Peredo H A, Andrade V, Donoso A S, Lee H J, Puyó A M
Cátedra de Anatomía Humana (macro y microscópica) and INFIBIOC, Facultad de Farmacia y Bioquímica, Universidad de Buenos Aires; CONICET, Junín 956, 1113, Buenos Aires, Argentina.
Auton Autacoid Pharmacol. 2013 Oct;33(3-4):43-8. doi: 10.1111/aap.12010. Epub 2013 Aug 2.
(1) Fructose (F) overload produces elevated blood pressure (BP), hyperglycaemia, hypertriglyceridemia and insulin resistance, resembling human metabolic syndrome. Previously, we found altered vascular prostanoid (PR) production in this model. (2) Sodium molybdate (Mo), as well as sodium tungstate, causes insulin-like effects and normalizes plasma glucose levels in streptozotocin-treated diabetic rats. We studied the effects of Mo on BP, metabolic parameters and release of PR from the mesenteric vascular bed (MVB) in F-overloaded rats. (3) Four groups of male Sprague-Dawley rats were analysed: Control, tap water to drink; F, F solution 10% W/V to drink; CMo, Mo 100 mg kg day(-1) and FMo, both treatments. After 9 weeks, the animals were killed and MVBs removed and the released PRs measured. (4) F increased BP, glycemia, triglyceridemia and insulinemia.
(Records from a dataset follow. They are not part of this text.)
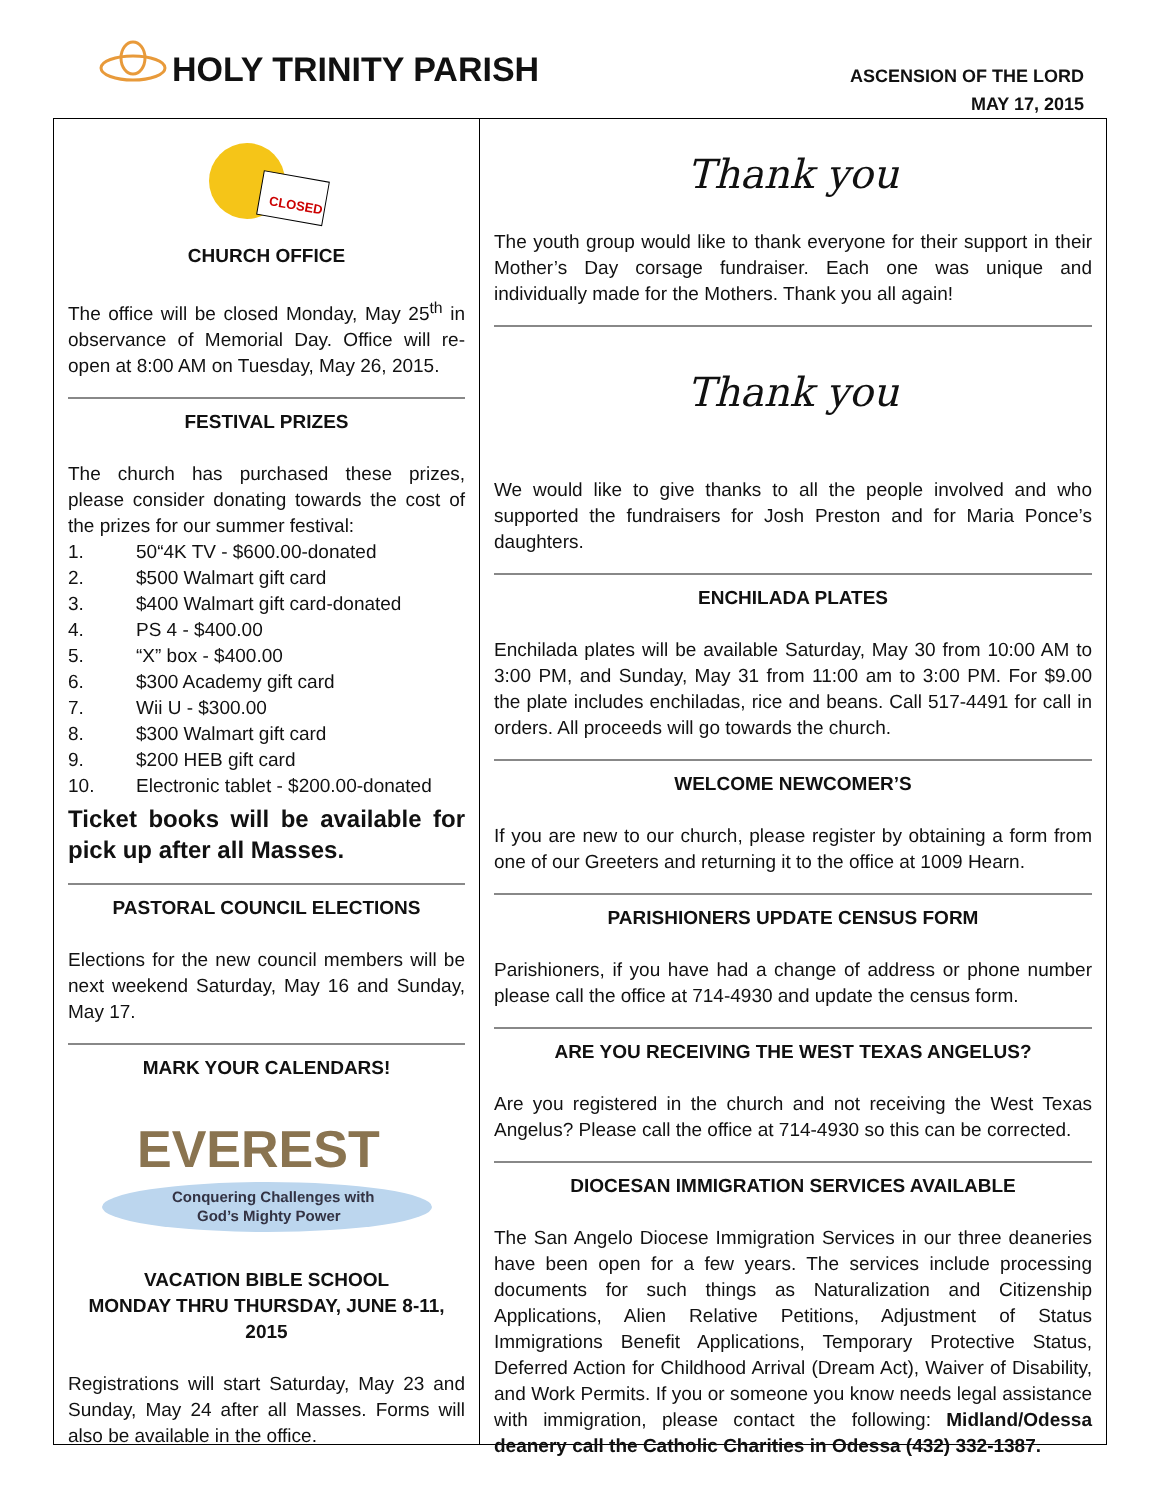HOLY TRINITY PARISH
ASCENSION OF THE LORD
MAY 17, 2015
CLOSED
CHURCH OFFICE
The office will be closed Monday, May 25<sup>th</sup> in observance of Memorial Day. Office will re-open at 8:00 AM on Tuesday, May 26, 2015.
FESTIVAL PRIZES
The church has purchased these prizes, please consider donating towards the cost of the prizes for our summer festival:
1. 50“4K TV - $600.00-donated
2. $500 Walmart gift card
3. $400 Walmart gift card-donated
4. PS 4 - $400.00
5. “X” box - $400.00
6. $300 Academy gift card
7. Wii U - $300.00
8. $300 Walmart gift card
9. $200 HEB gift card
10. Electronic tablet - $200.00-donated
Ticket books will be available for pick up after all Masses.
PASTORAL COUNCIL ELECTIONS
Elections for the new council members will be next weekend Saturday, May 16 and Sunday, May 17.
MARK YOUR CALENDARS!
EVEREST
Conquering Challenges with
God’s Mighty Power
VACATION BIBLE SCHOOL
MONDAY THRU THURSDAY, JUNE 8-11, 2015
Registrations will start Saturday, May 23 and Sunday, May 24 after all Masses. Forms will also be available in the office.
Thank you
The youth group would like to thank everyone for their support in their Mother’s Day corsage fundraiser. Each one was unique and individually made for the Mothers. Thank you all again!
Thank you
We would like to give thanks to all the people involved and who supported the fundraisers for Josh Preston and for Maria Ponce’s daughters.
ENCHILADA PLATES
Enchilada plates will be available Saturday, May 30 from 10:00 AM to 3:00 PM, and Sunday, May 31 from 11:00 am to 3:00 PM. For $9.00 the plate includes enchiladas, rice and beans. Call 517-4491 for call in orders. All proceeds will go towards the church.
WELCOME NEWCOMER’S
If you are new to our church, please register by obtaining a form from one of our Greeters and returning it to the office at 1009 Hearn.
PARISHIONERS UPDATE CENSUS FORM
Parishioners, if you have had a change of address or phone number please call the office at 714-4930 and update the census form.
ARE YOU RECEIVING THE WEST TEXAS ANGELUS?
Are you registered in the church and not receiving the West Texas Angelus? Please call the office at 714-4930 so this can be corrected.
DIOCESAN IMMIGRATION SERVICES AVAILABLE
The San Angelo Diocese Immigration Services in our three deaneries have been open for a few years. The services include processing documents for such things as Naturalization and Citizenship Applications, Alien Relative Petitions, Adjustment of Status Immigrations Benefit Applications, Temporary Protective Status, Deferred Action for Childhood Arrival (Dream Act), Waiver of Disability, and Work Permits. If you or someone you know needs legal assistance with immigration, please contact the following: Midland/Odessa deanery call the Catholic Charities in Odessa (432) 332-1387.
Mo treatment prevented the increases in BP and glycemia, but did not modify triglyceridemia or insulinemia. In addition, Mo decreased BP in controls. (5) Prostaglandins (PG) F2 alpha and E2, PG 6-ketoF1 alpha and thromboxane (TX) B2 , as well as inactive metabolites of prostacyclin (PGI2 ) and TXA2 were detected. F decreased the production of vasodilator PRs PGI2 and PGE2 in MVB. Mo prevented these alterations and increased PGE2 in controls. Vasoconstrict or PRs PGF2 alpha and TXA2 release was not modified. (6) Mo treatment, beyond its known lowering effect on glycemia, prevents the reduction in the vascular release of vasodilator PR observed in this model. This could be one of the mechanisms by which Mo avoids the increase in BP caused by F overload in the rat.
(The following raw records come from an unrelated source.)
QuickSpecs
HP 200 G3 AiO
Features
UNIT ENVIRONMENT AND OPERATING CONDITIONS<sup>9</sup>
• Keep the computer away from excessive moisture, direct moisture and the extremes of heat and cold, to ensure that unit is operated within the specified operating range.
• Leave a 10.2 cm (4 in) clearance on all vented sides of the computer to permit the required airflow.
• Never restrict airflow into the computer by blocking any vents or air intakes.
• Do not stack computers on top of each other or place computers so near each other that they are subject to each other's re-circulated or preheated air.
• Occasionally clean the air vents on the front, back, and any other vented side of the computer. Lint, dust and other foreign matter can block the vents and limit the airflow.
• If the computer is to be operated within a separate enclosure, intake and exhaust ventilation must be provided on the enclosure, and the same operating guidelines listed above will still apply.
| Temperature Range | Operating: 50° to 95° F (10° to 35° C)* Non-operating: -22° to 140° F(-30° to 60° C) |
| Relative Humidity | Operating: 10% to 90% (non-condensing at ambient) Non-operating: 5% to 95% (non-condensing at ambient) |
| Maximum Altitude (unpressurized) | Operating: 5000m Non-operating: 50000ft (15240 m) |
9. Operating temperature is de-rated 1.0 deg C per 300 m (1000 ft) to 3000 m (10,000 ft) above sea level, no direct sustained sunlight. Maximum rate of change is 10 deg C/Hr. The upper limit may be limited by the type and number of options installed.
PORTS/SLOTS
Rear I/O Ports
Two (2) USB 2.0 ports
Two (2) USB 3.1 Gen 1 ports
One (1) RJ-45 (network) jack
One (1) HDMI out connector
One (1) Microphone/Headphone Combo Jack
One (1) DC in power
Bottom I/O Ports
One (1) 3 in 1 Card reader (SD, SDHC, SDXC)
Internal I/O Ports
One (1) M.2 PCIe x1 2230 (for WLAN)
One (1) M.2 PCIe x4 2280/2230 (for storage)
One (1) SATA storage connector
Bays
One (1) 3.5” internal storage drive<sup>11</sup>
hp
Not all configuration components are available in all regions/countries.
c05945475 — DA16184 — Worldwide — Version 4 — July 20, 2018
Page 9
(1) 果糖(F)过载会导致血压(BP)升高、高血糖、高甘油三酯血症和胰岛素抵抗,类似于人类代谢综合征。此前,我们在该模型中发现血管类前列腺素(PR)生成发生改变。(2) 钼酸钠(Mo)以及钨酸钠会产生胰岛素样作用,并使链脲佐菌素处理的糖尿病大鼠的血糖水平恢复正常。我们研究了Mo对F过载大鼠的血压、代谢参数以及肠系膜血管床(MVB)中PR释放的影响。(3) 分析了四组雄性Sprague-Dawley大鼠:对照组,饮用自来水;F组,饮用10%(W/V)的F溶液;CMo组,Mo剂量为100 mg·kg⁻¹·天⁻¹;FMo组,同时进行上述两种处理。9周后,处死动物并取出MVB,测量释放的PR。(4) F会使血压、血糖、甘油三酯水平和胰岛素水平升高。Mo处理可预防血压和血糖升高,但未改变甘油三酯水平或胰岛素水平。此外,Mo可降低对照组的血压。(5) 检测到前列腺素(PG)F2α和E2、PG 6-酮F1α以及血栓素(TX)B2,以及前列环素(PGI2)和血栓素A2(TXA2)的无活性代谢产物。F会降低MVB中血管舒张性PRs PGI2和PGE2的生成。Mo可预防这些改变,并增加对照组中的PGE2。血管收缩性PRs PGF2α和TXA2的释放未发生改变。(6) Mo处理除了对血糖具有已知的降低作用外,还可预防该模型中观察到的血管舒张性PR释放减少。这可能是Mo避免大鼠因F过载导致血压升高的机制之一。